*** Opening of Text segment ***

Barney Frank Retiring: The 71-year-old Massachusetts Congressman, former chairman and ranking Democrat on the House Financial Services committee and co-author of the Dodd-Frank financial reform law, won’t seek reelection after 16 terms in office. The Post has a broad retrospective on Frank’s impact on economic policy and the gay rights movement. “DealBook” offers a compilation of some of the lawmaker’s most memorable witticisms and broadsides against the financial industry. (Our personal favorite, from a New Yorker profile that ran in early 2009, before most banks had paid back their TARP money: “You know Hegel. Thesis: No regulation at all. Antithesis: Now the government owns the banks. What I gotta do next year is the synthesis.”) The Times’ “Loyal Opposition” blog argues that despite his fiery liberal rhetoric, Frank has in practice been a moderate on economic issues. The Journal’s editorial page sees his record a bit differently, and reiterates the conservative critique of Frank that by supporting Fannie Mae and Freddie Mac and affordable housing programs he bears much responsibility for the subprime mortgage debacle.

Wall Street Journal

Who’s bailing out whom? A story on the Journal’s front page says some European countries, including Italy, Portugal and Spain, are leaning on their banks to either lend to, or float the bonds of national and local governments, which you might think is the last thing these banks need to be doing. “While investors and regulators want the banks to sell off their holdings of European sovereign debt, local politicians are twisting arms to make sure they don't.”

*** Close of Text segment ***

* _Problems to work on_
a) In the news roundup, how many terms had Barney Frank served when he decided not to seek reelection?
b) Do these statements agree with the news roundup? Answer yes or no for each, quoting the deciding words. (i) The Times' "Loyal Opposition" blog holds that Frank has in practice been a moderate on economic issues. (ii) The Hegel remark came from a New Yorker profile published in 2011. (iii) Investors and regulators want the banks to increase their holdings of European sovereign debt.
c) Pick up the news roundup after its last sentence and carry it forward.

*** Opening of Given information ***

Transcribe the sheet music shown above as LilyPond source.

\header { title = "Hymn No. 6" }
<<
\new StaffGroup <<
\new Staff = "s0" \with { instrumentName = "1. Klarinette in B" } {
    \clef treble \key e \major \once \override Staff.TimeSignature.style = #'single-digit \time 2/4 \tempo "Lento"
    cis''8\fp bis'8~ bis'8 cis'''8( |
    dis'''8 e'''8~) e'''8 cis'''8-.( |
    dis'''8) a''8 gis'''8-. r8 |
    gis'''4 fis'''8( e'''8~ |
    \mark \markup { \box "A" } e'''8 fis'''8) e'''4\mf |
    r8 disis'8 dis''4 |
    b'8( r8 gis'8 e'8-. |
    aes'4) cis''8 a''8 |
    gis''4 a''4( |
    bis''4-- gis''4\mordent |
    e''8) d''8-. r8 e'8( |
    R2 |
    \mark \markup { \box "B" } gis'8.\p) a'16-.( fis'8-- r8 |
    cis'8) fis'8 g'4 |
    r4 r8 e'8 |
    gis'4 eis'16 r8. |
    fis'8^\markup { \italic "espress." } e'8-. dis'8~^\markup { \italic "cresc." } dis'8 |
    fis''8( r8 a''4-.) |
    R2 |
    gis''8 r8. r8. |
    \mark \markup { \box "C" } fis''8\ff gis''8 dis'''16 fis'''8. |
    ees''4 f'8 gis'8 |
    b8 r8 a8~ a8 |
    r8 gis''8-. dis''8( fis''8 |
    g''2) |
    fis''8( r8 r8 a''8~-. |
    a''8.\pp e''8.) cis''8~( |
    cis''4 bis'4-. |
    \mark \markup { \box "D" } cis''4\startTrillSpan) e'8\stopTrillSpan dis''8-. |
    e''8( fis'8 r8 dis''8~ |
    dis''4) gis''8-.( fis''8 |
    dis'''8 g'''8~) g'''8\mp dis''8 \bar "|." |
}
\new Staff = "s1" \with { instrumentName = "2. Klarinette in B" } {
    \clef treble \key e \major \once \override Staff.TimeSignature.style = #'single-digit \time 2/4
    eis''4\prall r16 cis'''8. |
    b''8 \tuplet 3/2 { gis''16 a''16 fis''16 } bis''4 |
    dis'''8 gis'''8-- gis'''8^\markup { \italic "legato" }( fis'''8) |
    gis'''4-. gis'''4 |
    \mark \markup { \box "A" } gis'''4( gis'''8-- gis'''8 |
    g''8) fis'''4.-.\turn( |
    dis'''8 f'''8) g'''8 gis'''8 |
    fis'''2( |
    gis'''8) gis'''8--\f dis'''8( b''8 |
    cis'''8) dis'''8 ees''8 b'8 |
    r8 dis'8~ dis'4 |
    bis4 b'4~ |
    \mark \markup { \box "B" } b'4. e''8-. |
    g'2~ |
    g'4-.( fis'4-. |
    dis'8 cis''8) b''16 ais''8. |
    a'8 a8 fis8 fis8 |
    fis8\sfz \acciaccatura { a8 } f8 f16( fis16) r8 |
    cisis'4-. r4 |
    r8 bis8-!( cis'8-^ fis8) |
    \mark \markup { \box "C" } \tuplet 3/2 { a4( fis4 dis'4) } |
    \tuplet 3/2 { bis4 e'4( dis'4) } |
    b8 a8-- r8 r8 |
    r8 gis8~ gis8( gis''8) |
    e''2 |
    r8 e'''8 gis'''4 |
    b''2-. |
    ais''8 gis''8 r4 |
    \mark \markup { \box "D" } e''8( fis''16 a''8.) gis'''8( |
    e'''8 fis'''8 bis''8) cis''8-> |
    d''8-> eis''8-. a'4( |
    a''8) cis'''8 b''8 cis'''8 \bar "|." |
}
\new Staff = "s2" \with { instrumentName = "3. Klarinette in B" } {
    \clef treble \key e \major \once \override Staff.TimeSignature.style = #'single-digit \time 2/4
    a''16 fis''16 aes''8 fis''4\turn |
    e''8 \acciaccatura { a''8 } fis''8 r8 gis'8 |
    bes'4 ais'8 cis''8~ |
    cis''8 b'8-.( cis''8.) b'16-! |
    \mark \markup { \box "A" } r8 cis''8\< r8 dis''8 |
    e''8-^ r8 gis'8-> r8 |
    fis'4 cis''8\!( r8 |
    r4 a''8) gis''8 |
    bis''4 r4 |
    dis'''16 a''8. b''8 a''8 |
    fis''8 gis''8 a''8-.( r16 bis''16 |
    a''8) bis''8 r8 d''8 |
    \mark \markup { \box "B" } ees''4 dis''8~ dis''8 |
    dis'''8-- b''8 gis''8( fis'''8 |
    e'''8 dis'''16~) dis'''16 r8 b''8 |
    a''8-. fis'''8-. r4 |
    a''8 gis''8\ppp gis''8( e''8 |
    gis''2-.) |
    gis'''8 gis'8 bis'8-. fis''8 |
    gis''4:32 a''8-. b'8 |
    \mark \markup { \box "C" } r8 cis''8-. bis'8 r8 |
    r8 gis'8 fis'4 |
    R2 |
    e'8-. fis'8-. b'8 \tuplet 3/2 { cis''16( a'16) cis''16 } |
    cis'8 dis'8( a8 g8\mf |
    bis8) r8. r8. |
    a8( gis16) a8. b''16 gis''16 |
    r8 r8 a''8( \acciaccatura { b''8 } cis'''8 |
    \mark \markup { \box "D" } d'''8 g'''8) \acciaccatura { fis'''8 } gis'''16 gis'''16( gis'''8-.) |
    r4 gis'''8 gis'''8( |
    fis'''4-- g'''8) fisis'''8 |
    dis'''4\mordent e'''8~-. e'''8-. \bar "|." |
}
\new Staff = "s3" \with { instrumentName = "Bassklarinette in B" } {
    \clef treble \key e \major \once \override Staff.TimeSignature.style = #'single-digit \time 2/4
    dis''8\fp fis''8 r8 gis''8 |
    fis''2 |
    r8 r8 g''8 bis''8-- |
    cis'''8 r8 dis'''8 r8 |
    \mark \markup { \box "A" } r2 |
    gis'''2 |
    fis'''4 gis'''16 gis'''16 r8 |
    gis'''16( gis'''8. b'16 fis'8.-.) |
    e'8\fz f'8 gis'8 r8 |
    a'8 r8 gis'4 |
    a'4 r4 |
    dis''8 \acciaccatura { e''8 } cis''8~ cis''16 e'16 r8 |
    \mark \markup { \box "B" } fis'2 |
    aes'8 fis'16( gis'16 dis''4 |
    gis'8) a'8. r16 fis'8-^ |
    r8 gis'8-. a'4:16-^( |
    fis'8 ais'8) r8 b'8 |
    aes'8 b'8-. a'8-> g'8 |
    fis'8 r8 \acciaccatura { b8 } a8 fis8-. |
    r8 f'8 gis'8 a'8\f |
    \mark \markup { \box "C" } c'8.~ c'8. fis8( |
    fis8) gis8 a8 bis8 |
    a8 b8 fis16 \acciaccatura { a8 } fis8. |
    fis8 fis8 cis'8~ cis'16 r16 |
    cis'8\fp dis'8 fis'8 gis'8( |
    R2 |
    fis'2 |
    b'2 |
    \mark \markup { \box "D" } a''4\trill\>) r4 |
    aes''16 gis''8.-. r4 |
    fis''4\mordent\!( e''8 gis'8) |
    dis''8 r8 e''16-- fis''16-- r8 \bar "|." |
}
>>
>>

*** Close of Given information ***

* _Answer section_
a) 16 terms.

b)
(i) Yes: "despite his fiery liberal rhetoric, Frank has in practice been a moderate on economic issues."
(ii) No: "from a New Yorker profile that ran in early 2009."
(iii) No: "investors and regulators want the banks to sell off their holdings of European sovereign debt."

c)
“Seven large financial firms, including Bank of America and Morgan Stanley, are in talks aimed at reaching a truce with bond insurer MBIA that could end a legal battle over billions of dollars in losses.” Benjamin Lawsky, head of New York’s new banking and insurance regulator, is spurring the talks, the Journal says.

An article looks at the challenges banks face getting consumers and merchants to adopt mobile payments. Despite the hype over contactless cards a few years ago, that payment method never quite took off, the story notes; “banks didn't explain or promote the new technology to customers, who didn't know that the card was different. Merchants stuck the new industry-funded card readers on counters, but didn't encourage people to use them.” Hence, there’s skepticism about the prospects for the NFC-chip smartphones and digital wallets that companies are promoting today.

Financial Times

“Ten leading US lenders may have unlawfully foreclosed on the mortgages of nearly 5,000 active-duty members of the US military in recent years,” the FT reports, citing data released by the OCC last week. The 10 lenders reviewing foreclosure actions include Bank of America but not JPMorgan, even though both banks have reached legal settlements over the issue this year.

“The US regulator overseeing Fannie Mae and Freddie Mac has displayed ‘ undue deference’ to the mortgage groups’ decision-making,” according to an audit due out today from the Federal Housing Finance Agency’s inspector general.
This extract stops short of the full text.